RDS: IB: Run rds_fmr_flush WQ closer to ib_device

Orabug 22269408

rds_fmr_flush workqueue is calling ib_unmap_fmr
to invalidate a list of FMRs. Today, this workqueue
can be scheduled at any CPUs. In a NUMA-aware system,
schedule this workqueue to run on a CPU core closer to
ib_device can improve performance. As for now, we use
"sequential-low" policy. This policy selects two lower
cpu cores closer to HCA. In a non-NUMA aware system,
schedule rds_fmr_flush workqueue in a fixed cpu core
improves performance.

The mapping of cpu to the rds_fmr_flush workqueue
can be enabled/disabled via sysctl and it is enable
by default. To disable the feature, use below sysctl.

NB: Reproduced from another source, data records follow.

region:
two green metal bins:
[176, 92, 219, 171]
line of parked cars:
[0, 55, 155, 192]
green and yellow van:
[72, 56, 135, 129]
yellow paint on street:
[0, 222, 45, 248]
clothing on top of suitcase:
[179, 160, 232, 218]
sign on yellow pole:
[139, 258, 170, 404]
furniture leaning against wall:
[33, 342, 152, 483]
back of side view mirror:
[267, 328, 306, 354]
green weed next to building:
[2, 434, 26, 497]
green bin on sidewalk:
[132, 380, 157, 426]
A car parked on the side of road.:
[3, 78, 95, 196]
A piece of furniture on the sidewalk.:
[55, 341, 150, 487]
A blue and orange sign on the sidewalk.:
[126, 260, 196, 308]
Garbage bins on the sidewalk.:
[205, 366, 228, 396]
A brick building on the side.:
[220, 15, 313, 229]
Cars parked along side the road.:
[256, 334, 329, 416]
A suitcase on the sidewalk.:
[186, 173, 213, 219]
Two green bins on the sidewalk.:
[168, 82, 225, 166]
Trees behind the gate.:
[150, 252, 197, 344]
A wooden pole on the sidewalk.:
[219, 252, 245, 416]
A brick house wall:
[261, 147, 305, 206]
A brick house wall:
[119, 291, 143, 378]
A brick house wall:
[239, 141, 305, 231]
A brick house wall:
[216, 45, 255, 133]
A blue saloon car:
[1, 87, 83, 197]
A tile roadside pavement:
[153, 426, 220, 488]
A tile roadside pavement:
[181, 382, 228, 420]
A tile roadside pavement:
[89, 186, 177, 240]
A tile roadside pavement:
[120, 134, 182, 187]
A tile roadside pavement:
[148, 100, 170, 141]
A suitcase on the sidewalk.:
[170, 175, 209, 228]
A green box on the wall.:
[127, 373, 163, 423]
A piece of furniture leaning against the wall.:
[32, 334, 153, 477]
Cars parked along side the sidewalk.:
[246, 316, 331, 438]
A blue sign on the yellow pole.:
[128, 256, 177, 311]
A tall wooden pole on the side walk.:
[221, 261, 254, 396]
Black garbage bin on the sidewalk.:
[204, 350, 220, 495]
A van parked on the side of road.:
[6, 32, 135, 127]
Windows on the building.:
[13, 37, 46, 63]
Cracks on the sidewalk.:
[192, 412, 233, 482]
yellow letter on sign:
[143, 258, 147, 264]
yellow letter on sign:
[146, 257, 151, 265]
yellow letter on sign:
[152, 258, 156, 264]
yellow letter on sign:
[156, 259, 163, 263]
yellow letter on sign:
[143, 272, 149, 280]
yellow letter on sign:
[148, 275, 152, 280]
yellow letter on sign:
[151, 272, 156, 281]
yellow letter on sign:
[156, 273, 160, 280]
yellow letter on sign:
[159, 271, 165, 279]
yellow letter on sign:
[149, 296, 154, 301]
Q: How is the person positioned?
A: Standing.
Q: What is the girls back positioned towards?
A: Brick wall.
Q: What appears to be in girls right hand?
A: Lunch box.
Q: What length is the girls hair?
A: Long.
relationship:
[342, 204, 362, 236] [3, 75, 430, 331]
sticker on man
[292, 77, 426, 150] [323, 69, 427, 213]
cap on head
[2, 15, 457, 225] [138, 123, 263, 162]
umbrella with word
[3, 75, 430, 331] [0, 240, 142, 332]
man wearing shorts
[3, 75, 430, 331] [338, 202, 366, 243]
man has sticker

rds_ib_sysctl_disable_unmap_fmr_cpu = 1

Putting down some of the rds-stress performance number
comparing default and sequential-low policy in a NUMA
system with Oracle M4 QDR and Mellanox CX3.

rds-stress 4 conns, 32 threads, 16 depths, RDMA write
and unidirectional (higher is better).

(Oracle M4 QDR)
default : 645591 IOPS
sequential-low : 806196 IOPS

(Mellanox CX3)
default : 473836 IOPS
sequential-low : 544187 IOPS

Reviewed-by: Håkon Bugge <haakon.bugge@oracle.com>
Reviewed-by: Knut Omang <knut.omang@oracle.com>
Reviewed-by: Santosh Shilimkar <santosh.shilimkar@oracle.com>
Signed-off-by: Wei Lin Guay <wei.lin.guay@oracle.com>

RDS: IB: support larger frag size up to 16KB

Infiniband (IB) transport supports larger message size
than RDS_FRAG_SIZE, which is usually in 4KB PAGE_SIZE.
Nevertheless, RDS always fragments each payload into
RDS_FRAG_SIZE before hands it over to the underlying
IB HCA.

One of the important message size required for database
is 8448 (8K + 256B control message) for BCOPY. This RDS
message, even with IB transport, will generate three
IB work requests (WR) with each having its own RDS header.
This series of patches improve RDS performance by allowing
IB transport to send/receive RDS message with a larger
RDS_FRAG_SIZE (Ideally, using a single WR).

In order to maintain the backward compatibility and
interoperability between various RDS versions, and at
the same time to support various FRAG_SIZE, the IB
fragment size is negotiated per connection.
Although IB is capable of supporting 4GB of message size,
currently we limit the IB RDS_FRAG_SIZE up to 16KB due to
two reasons:-
1. This is needed for current 8448 RDS message size usecase.
2. Minizing the size for each receive queue entry in order
to optimal memory usage.

In term of implementation, The 'dp_reserved2' field of
'struct rds_ib_connect_private' now carries information about
supported IB fragment size. Since we are just
using the IB connection private data and a reserved field,
the protocol version is not bumped up. Furthermore, the feature
is enabled only for RDS_PROTOCOL_v4.1 and above (future).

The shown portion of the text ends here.